Five Conservative MPs broke ranks to support the bid with one, Caroline Ansell, resigning from a Government role in protest at her party’s position

“They have got a Government that really doesn’t care and doesn’t understand,” Mr Anderson said.

He claimed it was “arrogance” that residents of the city were being treated in “such a distasteful way as to ignore our pleas and calls”.

Mr Anderson’s brother died of Covid-19 last week. He said: “There was 61 people who died last week, including Billy, my brother, from Covid in Liverpool. It’s heartbreaking.”

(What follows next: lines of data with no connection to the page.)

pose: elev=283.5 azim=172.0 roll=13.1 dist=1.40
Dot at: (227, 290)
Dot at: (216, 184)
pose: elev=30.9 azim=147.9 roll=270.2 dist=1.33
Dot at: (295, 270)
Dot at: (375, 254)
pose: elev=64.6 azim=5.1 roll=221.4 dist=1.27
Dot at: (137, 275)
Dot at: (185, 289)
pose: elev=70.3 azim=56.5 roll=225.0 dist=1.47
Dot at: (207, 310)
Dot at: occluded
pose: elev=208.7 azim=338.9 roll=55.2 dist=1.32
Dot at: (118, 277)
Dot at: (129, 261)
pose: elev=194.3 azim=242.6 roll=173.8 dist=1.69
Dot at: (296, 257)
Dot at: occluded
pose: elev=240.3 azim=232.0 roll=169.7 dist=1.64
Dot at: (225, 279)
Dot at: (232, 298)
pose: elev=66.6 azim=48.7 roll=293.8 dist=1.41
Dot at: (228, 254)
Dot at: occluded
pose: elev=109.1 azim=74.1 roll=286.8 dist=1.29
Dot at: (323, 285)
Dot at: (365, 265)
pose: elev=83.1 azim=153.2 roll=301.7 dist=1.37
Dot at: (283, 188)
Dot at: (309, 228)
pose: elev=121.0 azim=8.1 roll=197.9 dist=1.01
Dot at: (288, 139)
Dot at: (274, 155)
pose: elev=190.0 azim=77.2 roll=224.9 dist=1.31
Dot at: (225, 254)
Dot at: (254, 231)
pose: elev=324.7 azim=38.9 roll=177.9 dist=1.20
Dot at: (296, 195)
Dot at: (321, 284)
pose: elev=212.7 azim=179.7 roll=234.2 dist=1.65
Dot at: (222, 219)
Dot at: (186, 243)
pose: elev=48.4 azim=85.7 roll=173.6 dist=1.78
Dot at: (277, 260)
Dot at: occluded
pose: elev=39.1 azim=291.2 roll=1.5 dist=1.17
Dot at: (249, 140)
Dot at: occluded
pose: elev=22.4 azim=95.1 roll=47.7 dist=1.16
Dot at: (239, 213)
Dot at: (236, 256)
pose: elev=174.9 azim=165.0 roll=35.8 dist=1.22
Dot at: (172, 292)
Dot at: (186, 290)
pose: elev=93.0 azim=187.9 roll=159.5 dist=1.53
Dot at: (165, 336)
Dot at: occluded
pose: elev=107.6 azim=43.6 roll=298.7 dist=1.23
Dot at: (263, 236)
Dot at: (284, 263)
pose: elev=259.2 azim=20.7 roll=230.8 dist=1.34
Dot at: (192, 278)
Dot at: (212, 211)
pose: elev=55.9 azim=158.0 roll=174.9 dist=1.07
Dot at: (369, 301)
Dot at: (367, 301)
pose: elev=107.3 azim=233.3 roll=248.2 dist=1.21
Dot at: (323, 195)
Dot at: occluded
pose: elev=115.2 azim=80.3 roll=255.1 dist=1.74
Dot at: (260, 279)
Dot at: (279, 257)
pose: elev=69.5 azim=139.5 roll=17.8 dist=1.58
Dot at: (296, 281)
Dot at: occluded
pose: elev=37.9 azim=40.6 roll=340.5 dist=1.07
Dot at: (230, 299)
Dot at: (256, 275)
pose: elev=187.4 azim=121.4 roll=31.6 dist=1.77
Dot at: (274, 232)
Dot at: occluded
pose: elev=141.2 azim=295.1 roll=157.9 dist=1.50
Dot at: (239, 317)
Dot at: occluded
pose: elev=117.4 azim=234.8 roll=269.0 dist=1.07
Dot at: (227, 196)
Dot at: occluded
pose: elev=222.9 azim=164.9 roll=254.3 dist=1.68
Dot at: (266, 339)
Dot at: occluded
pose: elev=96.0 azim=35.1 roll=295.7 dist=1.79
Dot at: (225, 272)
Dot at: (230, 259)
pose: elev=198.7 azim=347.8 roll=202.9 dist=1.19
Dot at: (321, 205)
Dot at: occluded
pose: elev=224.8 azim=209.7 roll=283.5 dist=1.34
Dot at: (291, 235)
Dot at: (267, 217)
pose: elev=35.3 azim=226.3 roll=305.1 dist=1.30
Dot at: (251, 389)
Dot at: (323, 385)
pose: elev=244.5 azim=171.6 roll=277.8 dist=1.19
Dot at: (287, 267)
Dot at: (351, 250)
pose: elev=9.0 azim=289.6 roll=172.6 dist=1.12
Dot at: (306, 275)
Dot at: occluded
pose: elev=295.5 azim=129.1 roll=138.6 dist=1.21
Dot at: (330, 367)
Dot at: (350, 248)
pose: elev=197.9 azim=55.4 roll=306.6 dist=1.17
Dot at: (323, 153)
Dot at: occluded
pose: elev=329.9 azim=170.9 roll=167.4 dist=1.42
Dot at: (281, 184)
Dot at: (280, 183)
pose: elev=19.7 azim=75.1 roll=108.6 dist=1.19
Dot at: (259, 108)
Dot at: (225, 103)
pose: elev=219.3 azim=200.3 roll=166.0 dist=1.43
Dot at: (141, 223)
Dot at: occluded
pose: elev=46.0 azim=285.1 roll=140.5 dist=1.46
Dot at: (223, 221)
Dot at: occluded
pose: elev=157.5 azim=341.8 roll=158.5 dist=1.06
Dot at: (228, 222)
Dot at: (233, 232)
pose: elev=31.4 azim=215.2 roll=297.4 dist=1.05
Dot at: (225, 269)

The city is currently under the highest level of coronavirus restrictions as the number of coronavirus patients rose above levels seen during the peak of the first wave.

Oldham Council, in Greater Manchester, will also be providing meals despite also being under Tier 3 restrictions.

They are two of a handful of councils to step up and support families during the holidays alongside dozens of pubs, cafes and restaurant.

Labour-led Hammersmith and Fulham Council will give every pupil in need free school meal vouchers, equivalent to a £3 Tesco meal deal per day.

Council leader Stephen Cowan said it was a “moral imperative” to ensure children get the food they need.

Dozens of cafes, pubs and restaurants have also stepped up to provide free food for children in a campaign backed by Marcus Rashford, who was recently awarded an MBE after forcing a Government U-turn on free school meal vouchers over the summer holidays.

Mr Rashford said he was “blown away” by the offers of support and has been retweeting businesses offering free meals.

“Selflessness, kindness, togetherness, this is the England I know,” tweeted the Manchester United footballer.